Porque, normalmente, tampoco Dios habla telepáticamente, por medio de iluminaciones interiores, al hombre. El ser humano ha sido hecho para oír y hablar con palabras -sonoras o escritas- y a esto se ajusta Dios, quien por algo así lo ha creado.
Y allí está pues, santamente orgulloso, el pueblo de Israel, depositario para la humanidad de un conocimiento y de una sabiduría que jamás había alcanzado por sus solas fuerzas ningún pueblo de la tierra.
Y, sin embargo, vean, eso no era nada comparado con lo que vino después. Porque la finalidad de Dios, lentamente trabajada en la historia respetando el tiempo humano, era, en la plenitud de los tiempos, no enseñar teología, ética, no llevar al hombre a la sabiduría, al conocimiento profundo, al comportarse bien, no a regalarle un manual, ni un código, ni un catecismo. No a comunicar conocimientos, sino a comunicarse Él mismo, Su propia Vida, más allá de la carne y de la sangre y de la voluntad del hombre, en comunión de amor y de amistad.
Porque, vean, eso es la esencia misma de Dios -como dice san Juan-: la caridad, el amor, la chifladura que tiene por regalarse, por comunicarse, por extender a otro su riqueza y su felicidad.
Eso es, de hecho, lo que explica esa fecundidad interna en Dios que lleva al Padre, necesariamente, a regalarse totalmente en el Tu del Hijo, de la Segunda Persona de la Trinidad y con el Hijo al tercero, al Espíritu Santo.
¡Cuántas cosas tendría que enseñarnos, decirnos, el que Juan haya elegido para nombrar a esa Segunda Persona -éxtasis perfecto del Padre, don total de Si mismo- Logos, Palabra, Verbo! ¡Que lejos de cualquier concepción matemática, lógica o intelectual del Verbo, del misterio trinitario!
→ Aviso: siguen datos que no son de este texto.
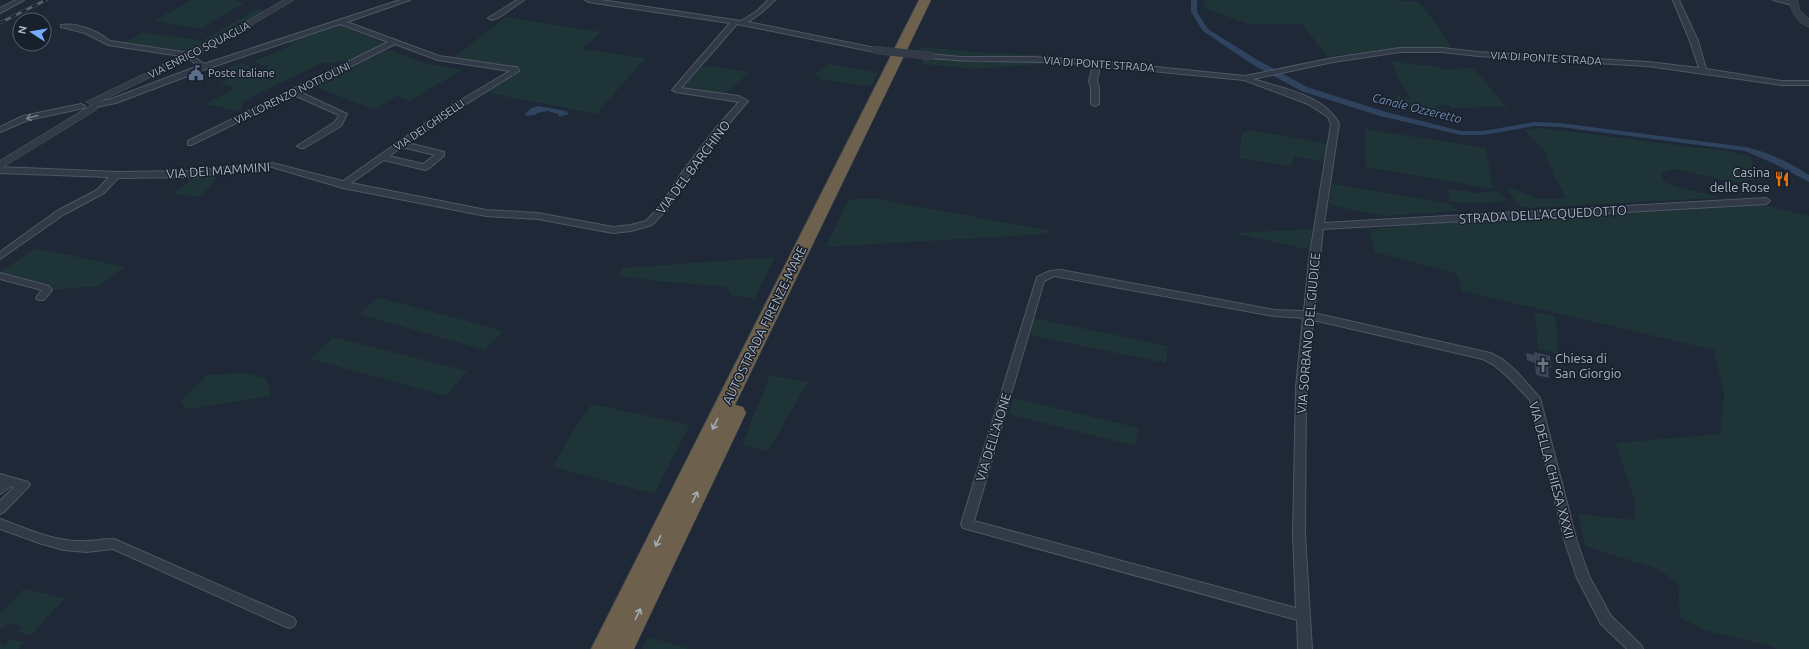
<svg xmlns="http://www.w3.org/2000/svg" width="1809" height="649" font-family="Ubuntu,sans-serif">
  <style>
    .green { fill: #1f3437 }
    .water { fill: #2f435f }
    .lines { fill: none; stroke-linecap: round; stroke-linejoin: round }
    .canal { fill: #2f435f; fill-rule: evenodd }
    .building { fill: #394657 }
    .minor-casing { stroke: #4e5765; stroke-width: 2 }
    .tertiary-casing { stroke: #4e5765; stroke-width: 1 }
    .motorway-casing { stroke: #3c4451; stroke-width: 1 }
    .minor { fill: #313a46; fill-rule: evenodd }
    .tertiary { fill: #313a46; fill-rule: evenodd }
    .motorway { fill: #6d614d; fill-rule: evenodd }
    .rail-casing { stroke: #525e6e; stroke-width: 3 }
    .rail { stroke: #171f2b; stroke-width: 2; stroke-dasharray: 6; stroke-linecap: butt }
    .minor-bridge-casing { stroke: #4e5765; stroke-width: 8; stroke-linecap: butt }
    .minor-bridge { stroke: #313a46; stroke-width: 8 }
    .oneway { stroke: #747d8b }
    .oneway2 { stroke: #a4acb8 }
    .labels { text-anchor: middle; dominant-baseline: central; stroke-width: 3; stroke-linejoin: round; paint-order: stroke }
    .far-street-label { font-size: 11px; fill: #aab4c4; stroke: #171f2b }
    .far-poi-label { font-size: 11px; fill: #aab4c4; stroke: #171f2b; text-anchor: start }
    .far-water-label { font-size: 12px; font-style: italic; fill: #718baf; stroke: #171f2b }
    .street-label { font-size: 13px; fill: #aab4c4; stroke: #171f2b }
    .poi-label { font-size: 13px; fill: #aab4c4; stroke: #171f2b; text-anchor: end }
  </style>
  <rect width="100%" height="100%" fill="#1e2836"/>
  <g class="green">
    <path d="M191,0h45l8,3 -44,26 -46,-8z"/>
    <path d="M1205,0h190l24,2 16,20 16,26 -46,-1 -77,10 -26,-33h-53l-46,-16z"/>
    <path d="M257,9l6,1c-6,8 -16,13 -26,15l-48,27 -64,-10 18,-10 59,9z"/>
    <path d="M506,17l95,15 -19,17 64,9 -50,56 -113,-22 36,-20v-4l-66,-10z"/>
    <path d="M337,24l47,19 -39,19 -23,1 -79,38 -3,11 -34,-8 29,-16 -15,-5 8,-4 -9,-7 25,-10 1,3 17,6 7,-4 -16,-5 39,-17 -7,-3z"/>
    <path d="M920,47l56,5 79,4 22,3h-109l-50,-5z"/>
    <path d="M389,50l35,13 35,6 1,2 -50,30 -13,-5 -23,14 -63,-25 68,-34z"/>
    <path d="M921,57l56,5 63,-1v3l-65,5 -53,-5z"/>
    <path d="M1399,61l2,2 35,3 7,3 30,-1 34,39 -56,1 -4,-3 -12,1 1,2 22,6 -2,9 -63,-19 5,-8 13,3 -13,-21 -6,-16z"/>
    <path d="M829,64l50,9 -8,14 -51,-8 -5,-6z"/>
    <path d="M701,67h18l31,5 -26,23 -42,-6z"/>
    <path d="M1541,128l186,23 24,6 3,22 -16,4 -64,-14 -12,4v8l15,6 39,9 1,2 -188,10 -10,-2 -12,-16 7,-1 26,10 26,-1 -12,-21 -10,-27 -15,-14 -4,-7z"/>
    <path d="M1365,129l121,19 7,41 -127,-22z"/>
    <path d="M1248,130l81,14 -3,18 -32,-6 -3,11 -52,-9 3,-25z"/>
    <path d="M221,171l-14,19 -9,7 -26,-4 15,-9 5,-9z"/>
    <path d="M1332,184l118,20 9,7 -75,5 -55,-11z"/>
    <path d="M1448,189l30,4 19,-2 11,9 -22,3 -37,-1z"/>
    <path d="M872,198l175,32v4l-221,13 22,-47z"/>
    <path d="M1756,203l53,13v433h-32l-9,-4 -65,-15 -23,-13 -2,-34 -21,-14 -72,-23 -7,-32 57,6 -1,-21 -18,-56 104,-9 4,-38 -10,-46 -252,-59 -5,-17 -82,-22 -6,-23 99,-9 75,-1 69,-7z"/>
    <path d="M1312,229l-2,21 -76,-17z"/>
    <path d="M36,248l89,19 -26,19 -49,4 -1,-4 -49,-12v-2z"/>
    <path d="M775,257l-21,42 -23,-4 -5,-8 -70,-6 -37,-5 3,-8z"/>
    <path d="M378,297l125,34 -18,19 -126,-36z"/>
    <path d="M1535,312l20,4 4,38 -21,-5z"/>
    <path d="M1033,318l135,28 -2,17 -137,-28z"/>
    <path d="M333,337l134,34 -21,25 -136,-37z"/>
    <path d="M243,373l23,5 5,18 -84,13 -7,-8 28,-26z"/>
    <path d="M770,375l38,7 -40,69 -26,-6z"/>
    <path d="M1014,398l125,30 -4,18 -127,-32z"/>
    <path d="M592,404l98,21 -36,69 -101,-27 21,-38z"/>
    <path d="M24,589l41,9 -34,37 -14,-3 5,-6 -14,-3 -6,6h-2v-15z"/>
    <path d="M648,637l42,12h-48z"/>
    <path d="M11,639l14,3 -7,7h-18v-5l5,1z"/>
  </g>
  <path class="water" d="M538,106l28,5 3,3 -10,3 -1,-3 -10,-3 -11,2 -1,2 -11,1v-2l6,-6z"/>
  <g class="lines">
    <path class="canal" d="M1191,0h6v12l11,17 48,30 51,28 79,25 75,19h22l51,-9 26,1 186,24c22,5 44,16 63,28v7l-34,-18 -30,-13 -185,-24 -26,-1 -51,9h-22l-81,-19 -79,-25 -51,-28 -47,-32 -12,-19z"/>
  </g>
  <path class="building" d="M1534,352l16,4 1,12 -3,-1 1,11 -13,-3 -1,-12 -8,-3 -1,-7 8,2z"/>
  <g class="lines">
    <g class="minor-casing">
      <g id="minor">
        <path d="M16,0h8l-24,13v-5z"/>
        <path d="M400,0h10l-63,22 92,34 75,11h3l2,4 -69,43 -42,29 36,9v4l-16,13 -3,1 -41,-10 -33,23 135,27 52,3 75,14 18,-2 15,-4 15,-16 22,-34 32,-42 24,-27 -63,-10 -4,-2 58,-67 -142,-21 -3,-2h16l140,21 16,-10 11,-11h7l-14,13 -13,9 127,26 4,2 -4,2 -138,-28 -56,64 58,8 9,5 -27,32 -31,41 -23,35 -15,16 -21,6 -18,2 -75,-14 -52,-3 -143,-28 -71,-21h-9l-70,10 -75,1 -14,15 -41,22 -63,44v-7l57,-41 40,-21 12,-13 -109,-4v-6l118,5 75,-1 79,-8 71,18 101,-71 66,-39 -72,-11 -43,-16 -95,48 47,22 -6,12 -37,22h-3l-4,-2 38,-24 4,-7 -45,-20 -103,50h-3v-4l200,-99 -48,-18 -134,45 -90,34 -20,4h-3v-4l18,-4 87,-33 -11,-9 -79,-12 -23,-12 -24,-6v-2c16,-3 37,6 49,16l79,12 15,11zM402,147l33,8 -12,9 -34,-8z"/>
        <path d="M517,0h7l-26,18 -7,2 -3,-2z"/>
        <path d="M1673,0h6l19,41 8,28 75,12h28v4h-28l-133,-19 -170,-10 -36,-4h-42l-67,10 -80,17c28,9 72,16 86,45l-15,99 442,-25 4,3 -4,3 -443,25 -9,84 176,40 12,6 14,12 24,27 37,144 12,34 22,40 30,29 2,4h-16l-26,-25 -24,-46 -12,-36 -35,-142 -22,-23 -14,-12 -11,-6 -170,-39 -7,67 -1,148 7,114h-14l-1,-29 -334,-92 -2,-4 76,-247 13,-6 11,-1 213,40 30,1 5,-51 22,-136 -3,-7 -20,-13 -64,-24 -144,-14 -3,15 2,7v16l-4,2 -4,-2v-16l-2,-7 4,-16c-54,-6 -108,-1 -162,-7l-4,-2 1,-2 33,3h72l53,3 159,16 88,-18 67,-10h42l36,4 170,10 51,6 -9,-27zM1054,276l220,40 29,2 -7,69 -3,148 3,73 -322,-87 70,-240z"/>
        <path d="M1773,0h14l9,3 -3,2z"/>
        <path d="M81,104l4,2 -1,2 -56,12 -28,12v-5l23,-11z"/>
        <path d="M0,273l49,13 3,4 -8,10h-6l-2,-2 6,-8 -42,-11z"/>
        <path d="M0,474l28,8 2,3 -26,27 -4,2v-13l14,-14 -3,-1 -11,8z"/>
        <path d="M0,519c25,9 50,21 77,22 13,1 25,-2 37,-2l180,79 2,4 -2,4 -5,2 -5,-2 -171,-77 -27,3 -22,-2 -22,-6 -42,-15z"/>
      </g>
    </g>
    <g class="tertiary-casing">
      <g id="tertiary">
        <path d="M284,0h10l-73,43 -126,61 -4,1 -5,-3 128,-62z"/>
        <path d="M1789,0h8l3,11 9,8v8c-12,-4 -18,-16 -20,-27z"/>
        <path d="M92,105l5,3 -1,2 -96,59v-8z"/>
      </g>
    </g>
    <g class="motorway-casing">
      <path id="motorway" d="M919,0h12l-196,405 8,2 3,6 -112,236h-43z"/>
    </g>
    <use href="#minor" class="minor"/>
    <use href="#tertiary" class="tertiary"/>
    <use href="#motorway" class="motorway"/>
    <g class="rail-casing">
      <path id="rail" d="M0,23l46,-23"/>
    </g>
    <use href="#rail" class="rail"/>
    <g class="minor-bridge-casing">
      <path id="minor-bridge" d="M875,50l56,6"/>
    </g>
    <use href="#minor-bridge" class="minor-bridge"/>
  </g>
  <defs><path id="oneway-shaft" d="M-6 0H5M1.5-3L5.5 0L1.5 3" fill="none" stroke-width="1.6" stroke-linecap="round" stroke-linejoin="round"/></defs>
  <use class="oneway" href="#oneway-shaft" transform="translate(32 117) rotate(165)"/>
  <g class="oneway2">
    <use href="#oneway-shaft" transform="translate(715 424) rotate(116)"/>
    <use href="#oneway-shaft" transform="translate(695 497) rotate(-64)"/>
    <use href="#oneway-shaft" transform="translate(658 541) rotate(116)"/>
    <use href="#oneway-shaft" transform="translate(638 614) rotate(-64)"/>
  </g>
  <defs>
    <g id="civic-bare" transform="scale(1.2)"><path d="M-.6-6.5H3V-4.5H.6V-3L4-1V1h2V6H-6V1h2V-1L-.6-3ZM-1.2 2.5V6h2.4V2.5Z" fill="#5c6f8a" stroke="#171f2b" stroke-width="2.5" paint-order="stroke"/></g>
    <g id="restaurant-bare" transform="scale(1.2)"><path d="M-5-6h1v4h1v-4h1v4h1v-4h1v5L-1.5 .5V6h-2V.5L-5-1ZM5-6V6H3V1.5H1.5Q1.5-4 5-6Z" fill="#e8710a" stroke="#171f2b" stroke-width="2.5" paint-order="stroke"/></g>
    <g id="church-bare" transform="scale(1.2)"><path d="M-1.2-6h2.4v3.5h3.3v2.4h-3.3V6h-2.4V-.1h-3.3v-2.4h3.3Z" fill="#6b7280" stroke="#171f2b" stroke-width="2.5" paint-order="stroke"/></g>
  </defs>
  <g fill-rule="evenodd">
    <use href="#civic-bare" x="196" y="73"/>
    <use href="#restaurant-bare" x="1782" y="179"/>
    <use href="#church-bare" x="1543" y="365"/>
  </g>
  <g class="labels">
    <g class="far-street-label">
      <text transform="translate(199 50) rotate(-27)">VIA ENRICO SQUAGLIA</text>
      <text transform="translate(1546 58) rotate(3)">VIA DI PONTE STRADA</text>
      <text transform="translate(1099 64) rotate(4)">VIA DI PONTE STRADA</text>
      <text transform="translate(292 93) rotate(-26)">VIA LORENZO NOTTOLINI</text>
      <text transform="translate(429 125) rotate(-34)">VIA DEI GHISELLI</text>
    </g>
    <g class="far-poi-label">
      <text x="208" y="73">Poste Italiane</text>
    </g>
    <g class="far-water-label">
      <text transform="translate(1417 108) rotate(14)">Canale Ozzeretto</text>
    </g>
    <g class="street-label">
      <text transform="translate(693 167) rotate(-53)">VIA DEL BARCHINO</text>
      <text transform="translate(218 170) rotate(-4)">VIA DEI MAMMINI</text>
      <text transform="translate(1543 214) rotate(-3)">STRADA DELL'ACQUEDOTTO</text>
      <text transform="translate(764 325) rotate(-64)">AUTOSTRADA FIRENZE-MARE</text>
      <text transform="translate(1308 333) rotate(-85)">VIA SORBANO DEL GIUDICE</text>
      <text transform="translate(993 437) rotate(-73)">VIA DELL'AIONE</text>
      <text transform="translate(1552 470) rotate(75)">VIA DELLA CHIESA XXXII</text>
    </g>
    <g class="poi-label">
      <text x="1770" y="172">Casina<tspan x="1770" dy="15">delle Rose</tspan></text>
      <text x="1555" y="358" text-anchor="start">Chiesa di<tspan x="1555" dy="15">San Giorgio</tspan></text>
    </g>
  </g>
  <g transform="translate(32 32) rotate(282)"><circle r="19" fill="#171f2b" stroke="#525b68"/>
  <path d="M0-3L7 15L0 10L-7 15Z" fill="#76aafd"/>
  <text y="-6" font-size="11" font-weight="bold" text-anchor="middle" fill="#aab4c4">N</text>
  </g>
</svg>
Misterio de amor. Porque misterio no del Padre que dice, que piensa, sino del Padre que Se dice, Se expresa, Se extrovierte.
Y es este hijo suprema extroversión del Padre, el que es proferido por Dios al hombre para ponerSe en comunión con él. Así lo dice la bien conocida epístola a los Hebreos: " de muchas maneras habló Dios anteriormente al hombre por medio de los profetas; ahora en los últimos tiempos lo ha hecho por medio de su Hijo" .
Y Jesucristo es ese Hijo, ese Verbo, ese Logos, esa Palabra, por medio de la cual Dios no sólo viene a enseñarnos conocimientos e indicarnos caminos, sino, sobre todo, a comunicarSe, Todo Él, a nosotros. No es que Dios revele: sino que Dios Se revela. No quiere ser el profesor, el conferencista, el soberano, el juez, el locutor. Quiere entrar en amistad con nosotros. Más allá de lo que pueda darnos de todo tipo de bienes, Se quiere dar Él, en comunión, para que nosotros podamos elevarnos a Su existencia y felicidad divinas, haciéndonos Sus hijos.
El que no ha entendido esto, el que sabe mucho catecismo y mucha teología y mucha moral y filosofía, el que solo cumple y reza a Dios recitando, pero no ha intentado nunca vivir, desde ya, el gozo de su cariño y amistad, la calidez de su palabra de amor en Jesús, todavía no ha entendido la maravilla y la alegría del ser cristiano.